Information shown

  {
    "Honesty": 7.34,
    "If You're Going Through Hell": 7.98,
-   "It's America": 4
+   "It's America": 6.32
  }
* * *
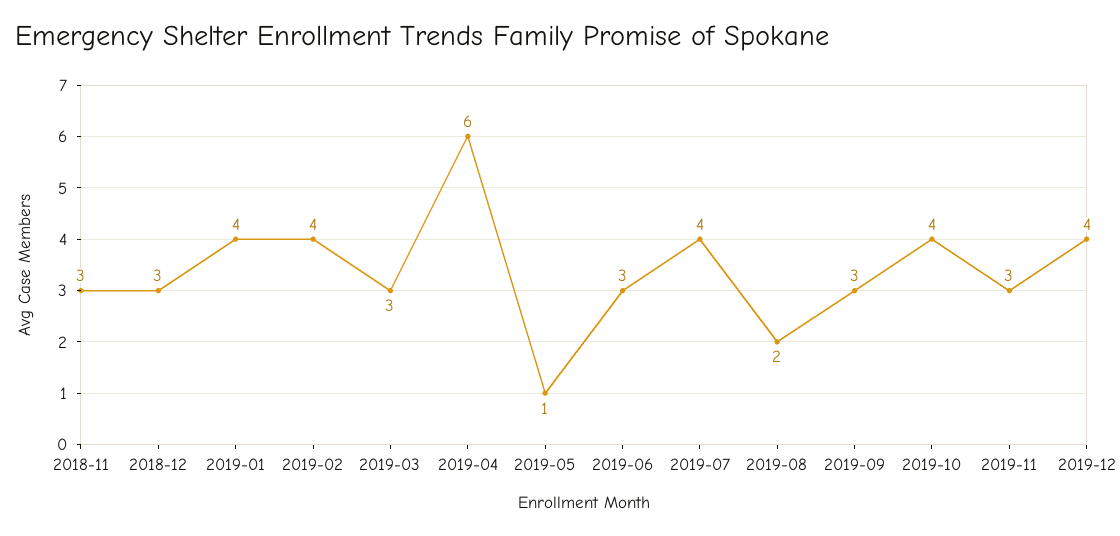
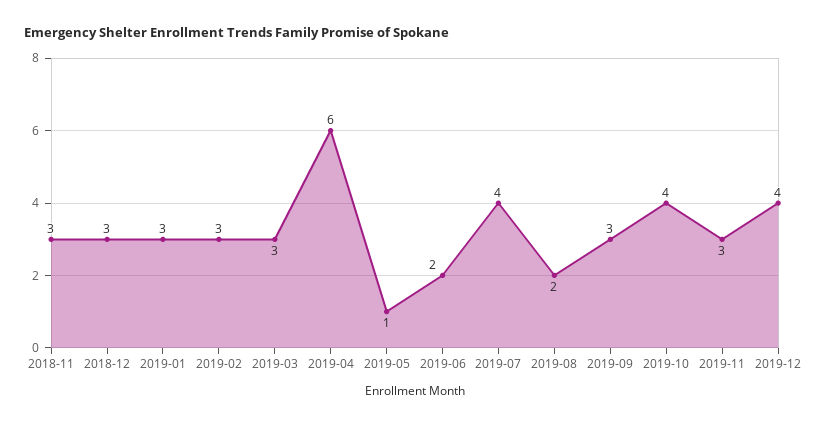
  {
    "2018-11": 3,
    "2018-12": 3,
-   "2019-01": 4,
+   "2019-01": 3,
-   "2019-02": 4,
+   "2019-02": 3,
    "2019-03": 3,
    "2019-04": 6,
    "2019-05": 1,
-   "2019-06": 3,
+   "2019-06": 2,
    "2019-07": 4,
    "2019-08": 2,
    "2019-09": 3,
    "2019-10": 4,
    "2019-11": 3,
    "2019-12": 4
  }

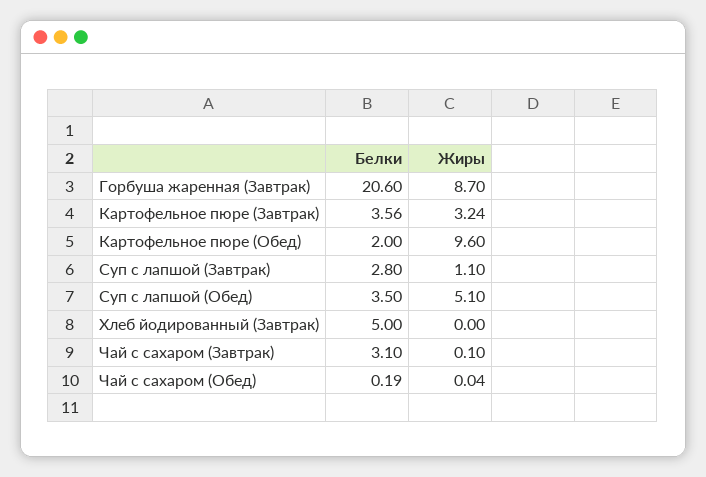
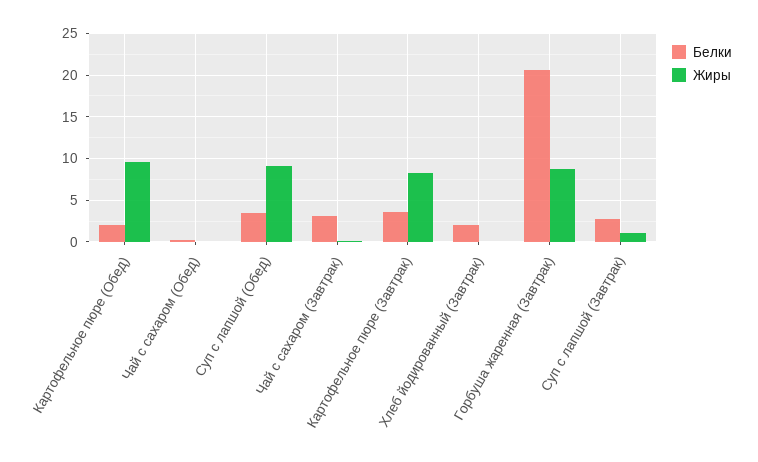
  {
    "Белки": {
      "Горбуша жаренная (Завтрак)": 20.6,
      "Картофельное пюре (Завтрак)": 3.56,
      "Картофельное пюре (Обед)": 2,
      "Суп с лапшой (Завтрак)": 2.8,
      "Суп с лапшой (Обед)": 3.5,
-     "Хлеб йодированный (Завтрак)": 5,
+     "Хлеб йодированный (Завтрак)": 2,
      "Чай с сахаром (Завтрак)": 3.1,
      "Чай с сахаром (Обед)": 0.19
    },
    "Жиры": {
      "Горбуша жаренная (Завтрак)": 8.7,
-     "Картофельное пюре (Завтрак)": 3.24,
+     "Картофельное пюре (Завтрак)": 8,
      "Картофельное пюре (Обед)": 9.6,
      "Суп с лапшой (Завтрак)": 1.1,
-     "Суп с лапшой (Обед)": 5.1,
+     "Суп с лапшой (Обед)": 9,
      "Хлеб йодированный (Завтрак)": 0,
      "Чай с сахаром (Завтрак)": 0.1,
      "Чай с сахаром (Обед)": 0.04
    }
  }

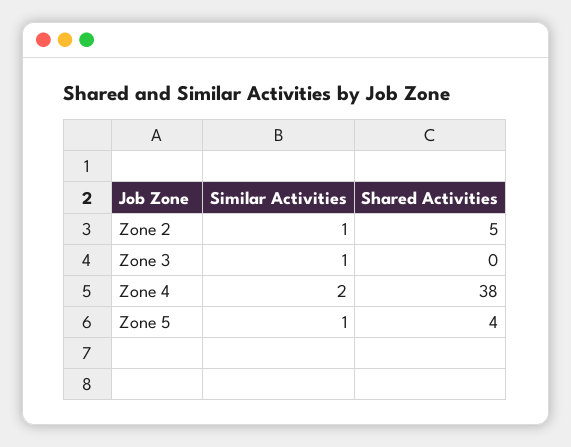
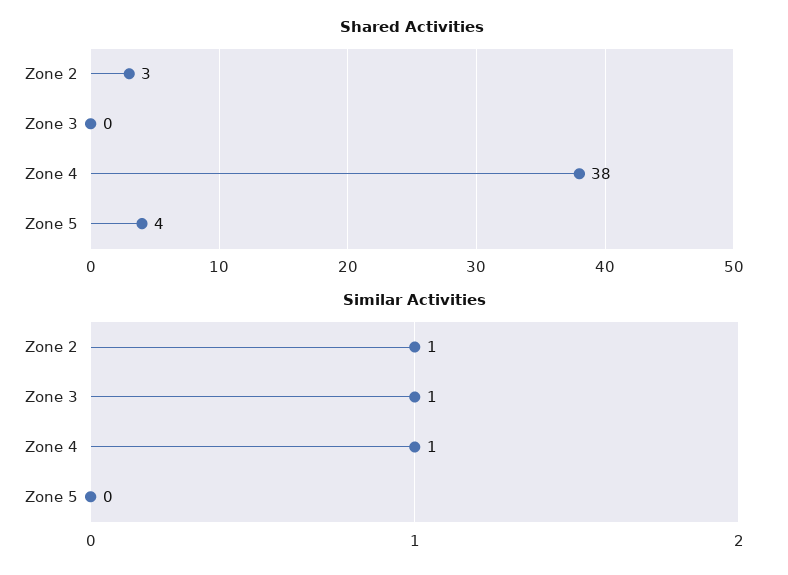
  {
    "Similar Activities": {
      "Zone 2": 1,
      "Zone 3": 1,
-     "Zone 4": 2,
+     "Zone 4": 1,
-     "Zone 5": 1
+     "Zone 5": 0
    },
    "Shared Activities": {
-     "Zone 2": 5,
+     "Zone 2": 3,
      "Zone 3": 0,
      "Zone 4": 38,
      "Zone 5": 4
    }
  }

Brief
If a line in the records has the word "йодированный", copy that line.

Task result
-     "Хлеб йодированный (Завтрак)": 5,
+     "Хлеб йодированный (Завтрак)": 2,
      "Хлеб йодированный (Завтрак)": 0,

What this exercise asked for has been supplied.